Mme Nicole Bricq a souligné que celle-ci entraînera un appauvrissement de la France, puisqu'une réduction permanente du PIB potentiel d'environ cinq points est possible, alors que des besoins nouveaux apparaissent, qui nécessitent des financements supplémentaires. Elle a relevé les incertitudes entourant la sortie de crise et s'est inquiétée de l'absence de prise de conscience de cette situation au sein de la population.

M. Jean Arthuis, président , a noté que la balance commerciale constitue également un indicateur pertinent pour mesurer les évolutions en cours.

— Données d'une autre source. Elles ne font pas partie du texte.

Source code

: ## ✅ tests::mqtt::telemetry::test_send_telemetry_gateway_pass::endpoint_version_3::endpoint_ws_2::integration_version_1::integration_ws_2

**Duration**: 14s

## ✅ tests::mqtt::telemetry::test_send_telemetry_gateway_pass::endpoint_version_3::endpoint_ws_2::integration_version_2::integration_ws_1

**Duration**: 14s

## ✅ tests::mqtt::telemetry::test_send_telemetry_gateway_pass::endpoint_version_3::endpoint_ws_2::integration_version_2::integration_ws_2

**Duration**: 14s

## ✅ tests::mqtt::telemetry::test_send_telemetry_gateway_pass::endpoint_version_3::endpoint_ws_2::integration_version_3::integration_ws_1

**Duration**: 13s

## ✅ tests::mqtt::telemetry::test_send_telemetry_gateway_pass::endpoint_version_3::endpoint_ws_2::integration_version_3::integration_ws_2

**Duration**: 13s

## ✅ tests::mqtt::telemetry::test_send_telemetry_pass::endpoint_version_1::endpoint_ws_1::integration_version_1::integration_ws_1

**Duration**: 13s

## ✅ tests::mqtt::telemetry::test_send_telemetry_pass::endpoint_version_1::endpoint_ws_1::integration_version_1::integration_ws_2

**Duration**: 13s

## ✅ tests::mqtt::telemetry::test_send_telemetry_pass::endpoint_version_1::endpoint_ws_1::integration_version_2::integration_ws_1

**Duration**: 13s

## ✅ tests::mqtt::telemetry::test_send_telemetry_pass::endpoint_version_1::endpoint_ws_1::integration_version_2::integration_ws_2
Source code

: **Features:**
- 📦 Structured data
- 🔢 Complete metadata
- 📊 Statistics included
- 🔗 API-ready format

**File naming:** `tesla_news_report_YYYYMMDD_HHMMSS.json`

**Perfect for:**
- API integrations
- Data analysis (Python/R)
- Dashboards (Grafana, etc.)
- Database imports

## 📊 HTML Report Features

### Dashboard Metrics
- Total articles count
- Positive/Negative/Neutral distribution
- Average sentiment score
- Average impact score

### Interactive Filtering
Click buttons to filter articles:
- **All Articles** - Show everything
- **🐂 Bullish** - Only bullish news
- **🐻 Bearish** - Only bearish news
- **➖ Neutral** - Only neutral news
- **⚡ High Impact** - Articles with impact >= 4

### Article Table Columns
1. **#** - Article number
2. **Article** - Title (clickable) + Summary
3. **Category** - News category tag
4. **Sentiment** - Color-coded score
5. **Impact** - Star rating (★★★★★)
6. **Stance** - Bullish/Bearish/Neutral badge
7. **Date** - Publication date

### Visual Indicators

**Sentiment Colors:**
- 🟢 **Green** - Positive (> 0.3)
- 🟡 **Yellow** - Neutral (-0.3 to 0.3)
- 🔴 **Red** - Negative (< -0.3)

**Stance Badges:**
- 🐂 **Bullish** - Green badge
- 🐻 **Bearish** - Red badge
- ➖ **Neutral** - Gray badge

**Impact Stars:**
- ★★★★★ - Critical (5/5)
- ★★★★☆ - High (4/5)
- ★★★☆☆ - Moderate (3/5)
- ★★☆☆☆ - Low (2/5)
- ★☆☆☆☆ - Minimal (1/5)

M. Philippe Marini, rapporteur général, a estimé que la situation actuelle est propre à entretenir les illusions, dans la mesure où les contraintes financières apparaissent moins fortes qu'avant la crise. Dans cette période, la mission du Gouvernement est de soutenir l'activité tout en évitant de programmer de nouvelles dépenses récurrentes. Tant que la crise se prolonge, il n'est pas souhaitable de réorganiser profondément l'architecture des prélèvements obligatoires, car le tissu économique ne réagit pas de manière habituelle. En revanche, une évolution sera nécessaire à son issue.

Il a salué l'initiative de M. Jean-Pierre Fourcade et a fait part de son accord avec l'analyse développée par M. Edmond Hervé concernant une compensation éventuelle par l'Etat des conséquences de la réforme de la taxe professionnelle.

M. Bernard Angels a déclaré partager l'analyse du rapporteur général concernant l'évolution des recettes et a souligné la nécessité de les préserver. Il a observé que les marges de manoeuvre pour réduire les dépenses publiques sont étroites, surtout dans un contexte de crise, et a jugé que le volontarisme politique ne peut pas tout régler.

M. Serge Dassault a souligné la nécessité de décrire clairement la situation aux Français et a mis en évidence les incertitudes entourant le retour de la croissance.

M. Jean Arthuis, président , a rappelé que l'examen du projet de loi de règlement des comptes et rapport de gestion pour l'année 2008 aura lieu le 15 juillet 2009 et le débat d'orientation sur les finances publiques, le 16 juillet 2009.

La commission a alors donné acte au rapporteur général de sa communication et a décidé d'en autoriser la publication sous la forme d'un rapport d'information.